Document section section start

A Weekend Alive With Music: Volta Park, Adams Morgan, Embassy Series
By May 21, 2014 0 1700
•The old saying or song is wrong: it’s not always fair weather. Once again, the world is on fire and drowning. Once again, it takes a change in the air, and a song or two to come with it, to make the next week seem promising again.
During the week, the news was again full of streams overflowing, rivers running through it and by it, with yet another local outburst of storms and flooding here and there along the Potomac as in the days before.
This time, the misery was shared by the world, where floods tore through the Balkans, otherwise known as Serbia, Croatia and other places that once made up the no-longer-in-existence nation of Yugoslavia.
Out in California, wildfires raged and destroyed in one of the more affluent pieces of real estate in the state, down in San Diego, burning homes in the arid countryside and hills.
It made me think of the old James Taylor song—“I’ve seen fire, and I’ve seen rain…..”
Taylor made music, and it was music—and a horse and another lyric—that soothed if not the savage beasts, at least the savage weather.
Because spring once again was in high dudgeon of blue-sky good feeling, outdoors and indoors.
At Georgetown’s Volta Park, the Citizens Association of Georgetown kicked off its annual Concerts in the Parks series bouncing the air with children, snow cones and balloons as always, resounding with the sounds and smells of picnics on a Sunday afternoon. There was—oh, my sorrow—free Haagen Dazs ice cream, and complimentary Sprinkles cupcakes.
Best of all, musically and in any way, there was Georgetown treasure Rebecca McCabe, singer-songwriter, blonde and lovely as always, singing with Human Country Jukebox, who had foraying with high voice and spirits into classic Johnny-Cash-style country music before she raced in from the airport. At concert’s end, a special delight: the kids singing “Let It Go” from the film “Frozen,” up on stage with McCabe.

Document section section end

## Exercise goal
Repeat the passage of the weekend-music article word for word, starting at "At Georgetown’s Volta" and ending at "complimentary Sprinkles cupcakes.".

Data block section start

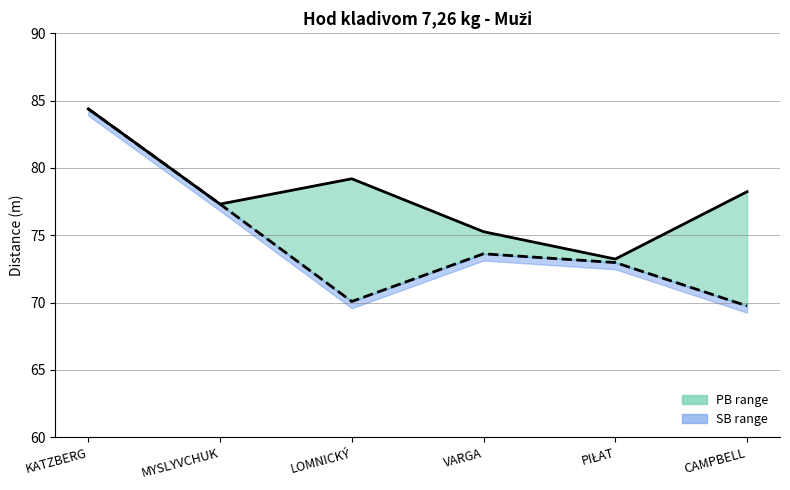

What is the sum of the PB line values at PIŁAT and MYSLYVCHUK?

150.5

Data block section end

## Task response
At Georgetown’s Volta Park, the Citizens Association of Georgetown kicked off its annual Concerts in the Parks series bouncing the air with children, snow cones and balloons as always, resounding with the sounds and smells of picnics on a Sunday afternoon. There was—oh, my sorrow—free Haagen Dazs ice cream, and complimentary Sprinkles cupcakes.